[Saved data entries]
******

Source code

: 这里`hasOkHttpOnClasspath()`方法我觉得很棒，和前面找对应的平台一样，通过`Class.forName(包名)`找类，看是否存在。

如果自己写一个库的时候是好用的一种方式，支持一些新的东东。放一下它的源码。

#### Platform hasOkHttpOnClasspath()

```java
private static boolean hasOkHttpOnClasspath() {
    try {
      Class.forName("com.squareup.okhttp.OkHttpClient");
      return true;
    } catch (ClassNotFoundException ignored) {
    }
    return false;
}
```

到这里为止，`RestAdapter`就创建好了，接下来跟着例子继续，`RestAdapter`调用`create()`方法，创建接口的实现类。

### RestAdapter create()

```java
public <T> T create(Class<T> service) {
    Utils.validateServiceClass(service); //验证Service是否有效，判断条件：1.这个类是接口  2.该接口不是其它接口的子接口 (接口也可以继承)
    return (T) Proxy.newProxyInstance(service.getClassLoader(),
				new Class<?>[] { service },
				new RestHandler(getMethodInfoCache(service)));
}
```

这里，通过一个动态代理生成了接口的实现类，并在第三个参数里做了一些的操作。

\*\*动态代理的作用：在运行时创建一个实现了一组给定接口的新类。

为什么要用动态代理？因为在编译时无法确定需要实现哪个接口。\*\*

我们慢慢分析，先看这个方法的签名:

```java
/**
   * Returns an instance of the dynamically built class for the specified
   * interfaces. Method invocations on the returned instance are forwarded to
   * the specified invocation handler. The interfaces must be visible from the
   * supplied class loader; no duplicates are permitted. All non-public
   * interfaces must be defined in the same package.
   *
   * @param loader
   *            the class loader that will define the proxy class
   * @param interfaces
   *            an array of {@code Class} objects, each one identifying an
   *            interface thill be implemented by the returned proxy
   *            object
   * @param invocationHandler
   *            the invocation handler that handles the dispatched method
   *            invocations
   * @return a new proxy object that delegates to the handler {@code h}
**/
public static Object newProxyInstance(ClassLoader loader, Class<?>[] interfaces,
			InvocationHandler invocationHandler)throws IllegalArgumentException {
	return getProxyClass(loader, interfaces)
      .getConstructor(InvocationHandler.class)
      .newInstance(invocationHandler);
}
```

******

INSTRUCTIONS TO FOLLOW: Every record needs to be written out again, exactly as it was given.

REPLY TO THE TASK:
Source code

: 这里`hasOkHttpOnClasspath()`方法我觉得很棒，和前面找对应的平台一样，通过`Class.forName(包名)`找类，看是否存在。

如果自己写一个库的时候是好用的一种方式，支持一些新的东东。放一下它的源码。

#### Platform hasOkHttpOnClasspath()

```java
private static boolean hasOkHttpOnClasspath() {
    try {
      Class.forName("com.squareup.okhttp.OkHttpClient");
      return true;
    } catch (ClassNotFoundException ignored) {
    }
    return false;
}
```

到这里为止，`RestAdapter`就创建好了，接下来跟着例子继续，`RestAdapter`调用`create()`方法，创建接口的实现类。

### RestAdapter create()

```java
public <T> T create(Class<T> service) {
    Utils.validateServiceClass(service); //验证Service是否有效，判断条件：1.这个类是接口  2.该接口不是其它接口的子接口 (接口也可以继承)
    return (T) Proxy.newProxyInstance(service.getClassLoader(),
				new Class<?>[] { service },
				new RestHandler(getMethodInfoCache(service)));
}
```

这里，通过一个动态代理生成了接口的实现类，并在第三个参数里做了一些的操作。

\*\*动态代理的作用：在运行时创建一个实现了一组给定接口的新类。

为什么要用动态代理？因为在编译时无法确定需要实现哪个接口。\*\*

我们慢慢分析，先看这个方法的签名:

```java
/**
   * Returns an instance of the dynamically built class for the specified
   * interfaces. Method invocations on the returned instance are forwarded to
   * the specified invocation handler. The interfaces must be visible from the
   * supplied class loader; no duplicates are permitted. All non-public
   * interfaces must be defined in the same package.
   *
   * @param loader
   *            the class loader that will define the proxy class
   * @param interfaces
   *            an array of {@code Class} objects, each one identifying an
   *            interface thill be implemented by the returned proxy
   *            object
   * @param invocationHandler
   *            the invocation handler that handles the dispatched method
   *            invocations
   * @return a new proxy object that delegates to the handler {@code h}
**/
public static Object newProxyInstance(ClassLoader loader, Class<?>[] interfaces,
			InvocationHandler invocationHandler)throws IllegalArgumentException {
	return getProxyClass(loader, interfaces)
      .getConstructor(InvocationHandler.class)
      .newInstance(invocationHandler);
}
```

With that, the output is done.